• **DOCUMENT SEGMENT**:

# # #

Road Safety News
 

Penalties to increase for ‘most serious speeding offenders’

Tuesday 24th January 2017

A new higher penalty for the most serious speeding offenders is one of a number of new sentencing guidelines for magistrates published today (24 January) by the Sentencing Council.

The increased penalty will come into effect in April 2017 following a consultation by the Sentencing Council, in which respondents said that the previous guidelines did not ‘properly take into account the increase in potential harm that can result as speed above the speed limit increases’. 

The Sentencing Council has increased the penalty for the top band of seriousness to ensure there is ‘clear increase in fine level’ as the seriousness of offending increases. 

Under the new guidelines, fines for offenders will start at 150% of weekly income rather than the existing level of 100%.

The Sentencing Council says it is introducing the new guidelines ‘to reflect changes in the law since magistrates’ guidelines were last updated in 2008’.

# # #

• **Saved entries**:
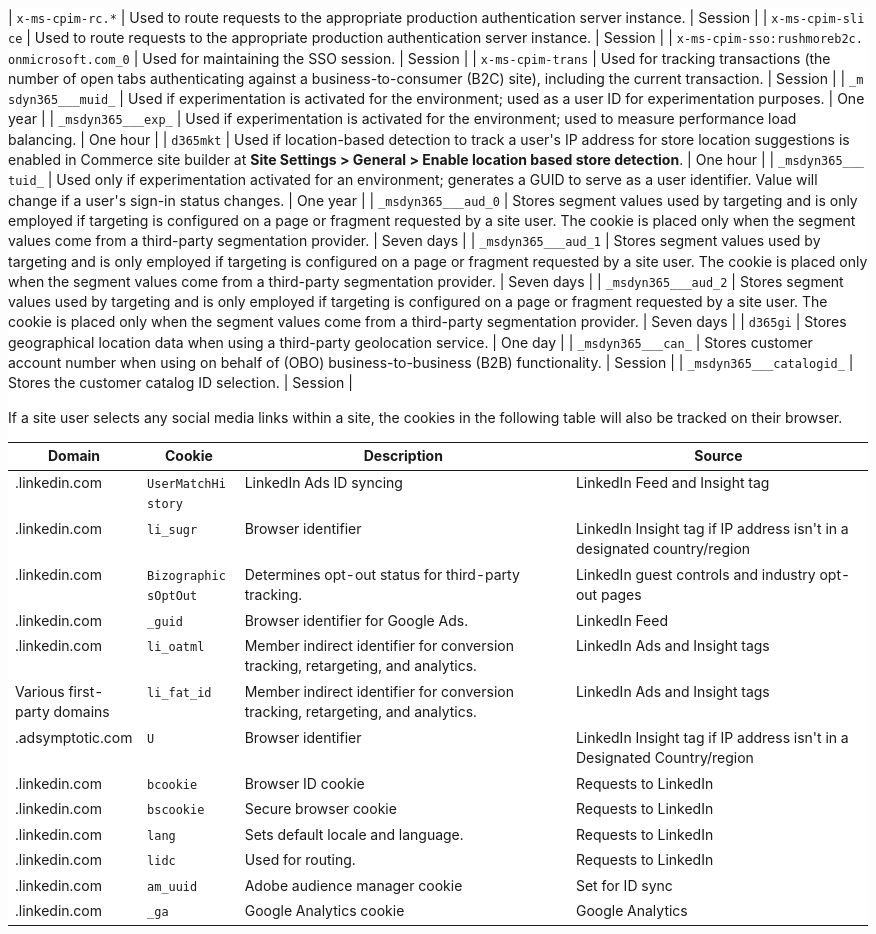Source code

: | `x-ms-cpim-rc.*`                              | Used to route requests to the appropriate production authentication server instance. | Session |
| `x-ms-cpim-slice`                             | Used to route requests to the appropriate production authentication server instance. | Session |
| `x-ms-cpim-sso:rushmoreb2c.onmicrosoft.com_0` | Used for maintaining the SSO session.                        | Session |
| `x-ms-cpim-trans`                             | Used for tracking transactions (the number of open tabs authenticating against a business-to-consumer (B2C) site), including the current transaction. | Session |
| `_msdyn365___muid_`                            | Used if experimentation is activated for the environment; used as a user ID for experimentation purposes. | One year |
| `_msdyn365___exp_`                             | Used if experimentation is activated for the environment; used to measure performance load balancing.         | One hour |
| `d365mkt`                                       | Used if location-based detection to track a user's IP address for store location suggestions is enabled in Commerce site builder at **Site Settings \> General \> Enable location based store detection**.      | One hour |
| `_msdyn365___tuid_`                           | Used only if experimentation activated for an environment; generates a GUID to serve as a user identifier. Value will change if a user's sign-in status changes.      | One year |
| `_msdyn365___aud_0`                          | Stores segment values used by targeting and is only employed if targeting is configured on a page or fragment requested by a site user. The cookie is placed only when the segment values come from a third-party segmentation provider.      | Seven days |
| `_msdyn365___aud_1`                           | Stores segment values used by targeting and is only employed if targeting is configured on a page or fragment requested by a site user. The cookie is placed only when the segment values come from a third-party segmentation provider.      | Seven days |
| `_msdyn365___aud_2`                           | Stores segment values used by targeting and is only employed if targeting is configured on a page or fragment requested by a site user. The cookie is placed only when the segment values come from a third-party segmentation provider.      | Seven days |
| `d365gi`                                       | Stores geographical location data when using a third-party geolocation service.      | One day |
| `_msdyn365___can_`                            | Stores customer account number when using on behalf of (OBO) business-to-business (B2B) functionality.      | Session |
| `_msdyn365___catalogid_`                            | Stores the customer catalog ID selection.      | Session |


If a site user selects any social media links within a site, the cookies in the following table will also be tracked on their browser.


| Domain                      | Cookie               | Description                                                  | Source                                          |
| --------------------------- | ------------------------ | ------------------------------------------------------------ | ------------------------------------------------------------ |
| .linkedin.com                | `UserMatchHistory`         | LinkedIn Ads ID syncing                                      | LinkedIn Feed and Insight tag                                |
| .linkedin.com               | `li_sugr`                  | Browser identifier                                           | LinkedIn Insight tag if IP address isn't in a designated country/region |
| .linkedin.com               | `BizographicsOptOut`       | Determines opt-out status for third-party tracking.              | LinkedIn guest controls and industry opt-out pages           |
| .linkedin.com               | `_guid`                    | Browser identifier for Google Ads.                            | LinkedIn Feed                                                |
| .linkedin.com               | `li_oatml`                 | Member indirect identifier for conversion tracking, retargeting, and analytics. | LinkedIn Ads and Insight tags                                |
| Various first-party domains | `li_fat_id`                | Member indirect identifier for conversion tracking, retargeting, and analytics. | LinkedIn Ads and Insight tags                                |
| .adsymptotic.com            | `U`                        | Browser identifier                                           | LinkedIn Insight tag if IP address isn't in a Designated Country/region |
| .linkedin.com                | `bcookie`                  | Browser ID cookie                                            | Requests to LinkedIn                                         |
| .linkedin.com                | `bscookie`                 | Secure browser cookie                                        | Requests to LinkedIn                                         |
| .linkedin.com               | `lang`                     | Sets default locale and language.                                 | Requests to LinkedIn                                         |
| .linkedin.com                | `lidc`                     | Used for routing.                                             | Requests to LinkedIn                                         |
| .linkedin.com               | `am_uuid`                 | Adobe audience manager cookie                                                     | Set for ID sync                                              |
| .linkedin.com               | `_ga`                      | Google Analytics cookie                                            | Google Analytics                                             |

# # #

• **PROBLEM 1**: According to the speeding penalties article, at what level will fines for the most serious speeding offenders start under the new guidelines?
• **PROBLEM 2**: Quote the speeding penalties article word for word, everything from "A new higher" down to "speed limit increases’.".

• **EXERCISE RESULT 1**: Fines will start at 150% of weekly income.

• **EXERCISE RESULT 2**:
A new higher penalty for the most serious speeding offenders is one of a number of new sentencing guidelines for magistrates published today (24 January) by the Sentencing Council.

The increased penalty will come into effect in April 2017 following a consultation by the Sentencing Council, in which respondents said that the previous guidelines did not ‘properly take into account the increase in potential harm that can result as speed above the speed limit increases’.